* The task *
Look in the data below for the line that contains "vfov_deg: 21.5". Copy that line and the remaining lines exactly.

[Opening Given records section]

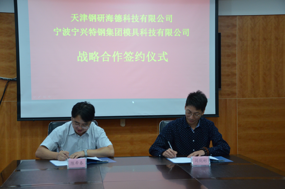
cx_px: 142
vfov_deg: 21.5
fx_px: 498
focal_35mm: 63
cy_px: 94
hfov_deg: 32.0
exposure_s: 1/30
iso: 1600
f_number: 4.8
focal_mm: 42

[Closing Given records section]

* Result of the exercise *
vfov_deg: 21.5
fx_px: 498
focal_35mm: 63
cy_px: 94
hfov_deg: 32.0
exposure_s: 1/30
iso: 1600
f_number: 4.8
focal_mm: 42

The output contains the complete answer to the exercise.